L
es écrits de George Orwell appartiennent maintenant au domaine public, comme en fait foi la multiplication des versions de ses romans publiées depuis une année. L’histoire de La ferme des animaux est connue. Dans une exploitation agricole britannique, les bêtes se rebellent et chassent le paysan qui les exploite et les maltraite. Ils établissent une république où quadrupèdes et volatiles sont tous égaux. L’utopie s’essouffle rapidement. Les cochons dictent des règles de plus en plus sévères, avant de carrément imposer leur dictature.
Au moment de sa publication, la fable ciblait ouvertement l’Union des Républiques socialistes soviétiques. Soixante-quinze ans plus tard, l’empire communiste s’est dissout, mais restent, un peu partout sur Terre, des élections truquées, l’obscurantisme religieux, la culture du bannissement ou la justice expéditive sur les réseaux sociaux. Ces phénomènes témoignent d'un monde où les fondements de la démocratie demeurent fragiles. Cette reprise, écourtée mais fidèle, a le mérite d’inviter à la redécouverte d’un pamphlet qui est, malheureusement, toujours pertinent.
Étant donné la quasi-absence de dialogues et de phylactères et à peine deux ou trois dessins par page, le projet a davantage l’allure d’un album illustré que d’une bande dessinée. Le Brésilien transpose le texte de façon très picturale ; ses coups de pinceau, bien visibles, traduisent une forme d’empressement ou encore de détermination. Certains motifs en deviennent presque abstraits. En porte-à-faux avec un propos plutôt sombre, il propose des couleurs claires ; la plupart des vaches, poules et moutons pourraient d’ailleurs figurer dans un livre pour enfants.
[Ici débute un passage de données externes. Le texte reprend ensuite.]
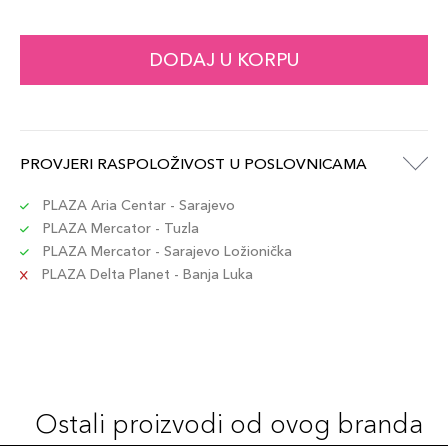
DODAJ U KORPU
PROVJERI RASPOLOŽIVOST U POSLOVNICAMA
PLAZA Aria Centar - Sarajevo
PLAZA Mercator - Tuzla
PLAZA Mercator - Sarajevo Ložionička
PLAZA Delta Planet - Banja Luka
Ostali proizvodi od ovog branda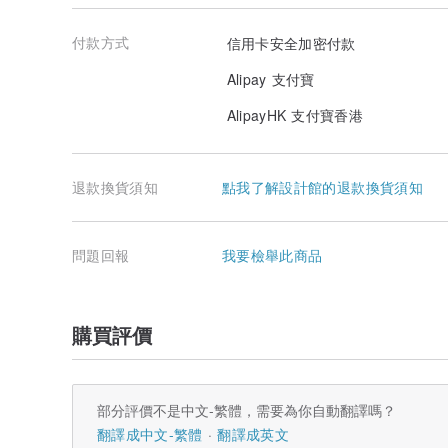
付款方式
信用卡安全加密付款
Alipay 支付寶
AlipayHK 支付寶香港
退款換貨須知
點我了解設計館的退款換貨須知
問題回報
我要檢舉此商品
購買評價
部分評價不是中文-繁體，需要為你自動翻譯嗎？
翻譯成中文-繁體
翻譯成英文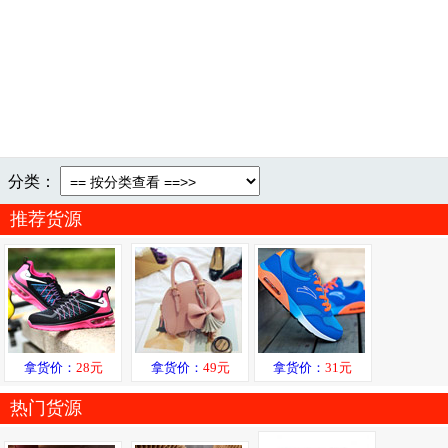
分类：
推荐货源
拿货价：
28元
拿货价：
49元
拿货价：
31元
热门货源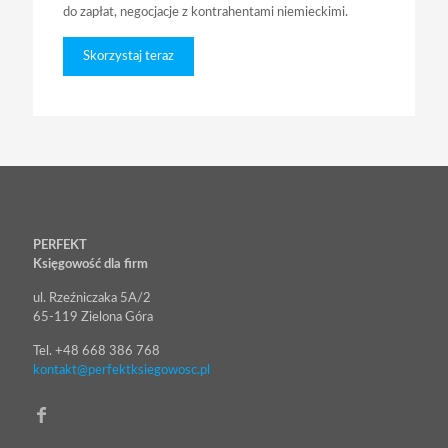
do zapłat, negocjacje z kontrahentami niemieckimi.
Skorzystaj teraz
PERFEKT
Księgowość dla firm
ul. Rzeźniczaka 5A/2
65-119 Zielona Góra
Tel. +48 668 386 768
kontakt@perfektksiegowosc.pl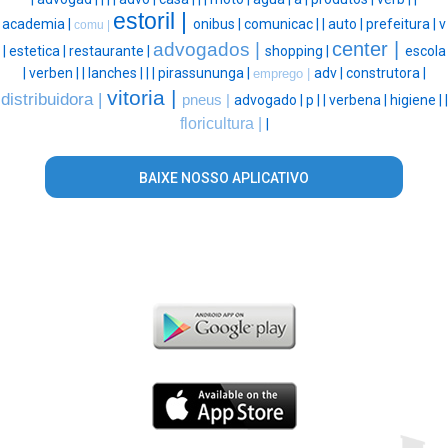
estoril |
academia |
onibus |
comunicac |
|
auto |
prefeitura |
v
comu |
center |
advogados |
|
estetica |
restaurante |
shopping |
escola
|
verben |
|
lanches |
|
|
pirassununga |
adv |
construtora |
emprego |
vitoria |
distribuidora |
pneus |
advogado |
p |
|
verbena |
higiene |
|
floricultura |
|
BAIXE NOSSO APLICATIVO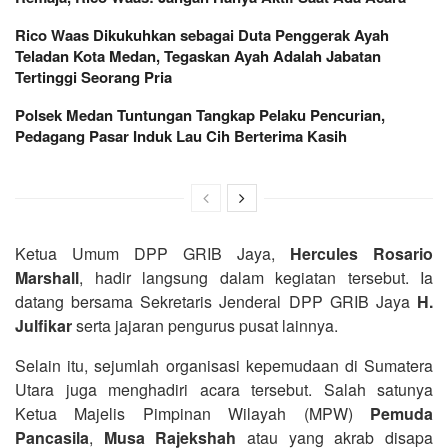
Rico Waas Dikukuhkan sebagai Duta Penggerak Ayah
Teladan Kota Medan, Tegaskan Ayah Adalah Jabatan
Tertinggi Seorang Pria
Polsek Medan Tuntungan Tangkap Pelaku Pencurian,
Pedagang Pasar Induk Lau Cih Berterima Kasih
Ketua Umum DPP GRIB Jaya,
Hercules Rosario
Marshall
, hadir langsung dalam kegiatan tersebut. Ia
datang bersama Sekretaris Jenderal DPP GRIB Jaya
H.
Julfikar
serta jajaran pengurus pusat lainnya.
Selain itu, sejumlah organisasi kepemudaan di Sumatera
Utara juga menghadiri acara tersebut. Salah satunya
Ketua Majelis Pimpinan Wilayah (MPW)
Pemuda
Pancasila
,
Musa Rajekshah
atau yang akrab disapa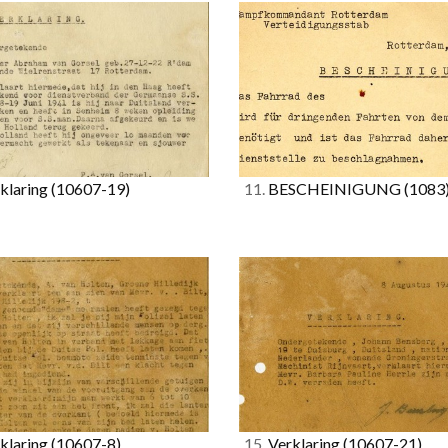
klaring
(10607-19)
11.
BESCHEINIGUNG
(1083
klaring
(10607-8)
15.
Verklaring
(10607-21)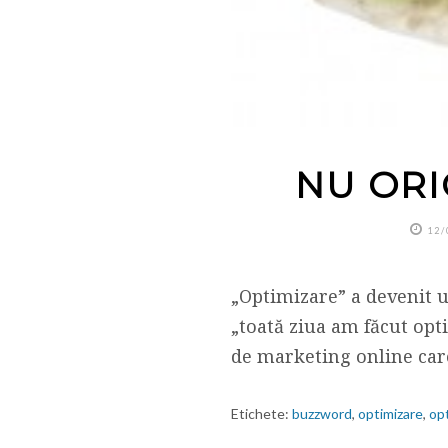
NU ORI
12/
„Optimizare” a devenit u
„toată ziua am făcut opt
de marketing online car
Etichete:
buzzword
,
optimizare
,
opt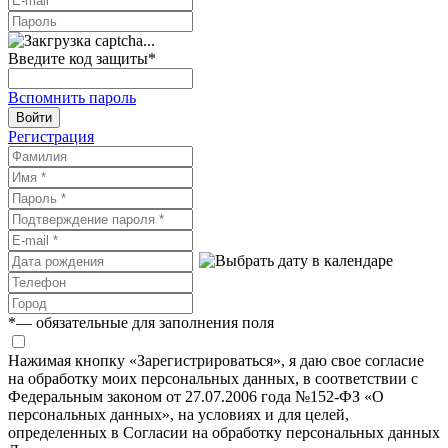
Введите код защиты
*
Вспомнить пароль
Войти
Регистрация
*
— обязательные для заполнения поля
Нажимая кнопку «Зарегистрироваться», я даю свое согласие
на обработку моих персональных данных, в соответствии с
Федеральным законом от 27.07.2006 года №152-ФЗ «О
персональных данных», на условиях и для целей,
определенных в Согласии на обработку персональных данных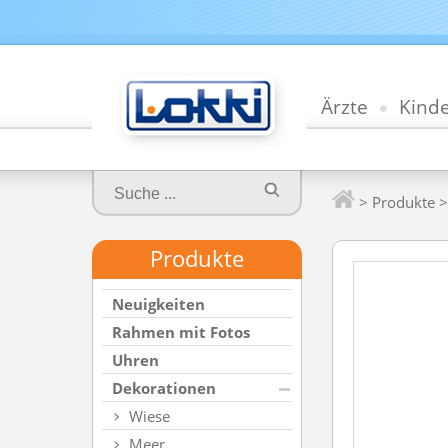
Ärzte
Kind
>
Produkte
Produkte
Neuigkeiten
Rahmen mit Fotos
Uhren
Dekorationen
Wiese
Meer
L’enfer étant pavé de bonnes intentions, ce récit n’en est certainement pas à sa dernière adaptation.
La fièvre des adaptations et reprises des œuvres classiques s'est emparée de la bande dessinée.
Faut-il y voir le désir d'élargir l'audience de la littérature ?
Ou bien une certaine facilité à s'appuyer sur des histoires éprouvées ?
Comme il est dit dans la chronique BDGEST ci-dessus, cet album n'est pas une bande dessinée mais un objet pictural proche du roman illustré.
Pas du tout convaincu par cette démarche.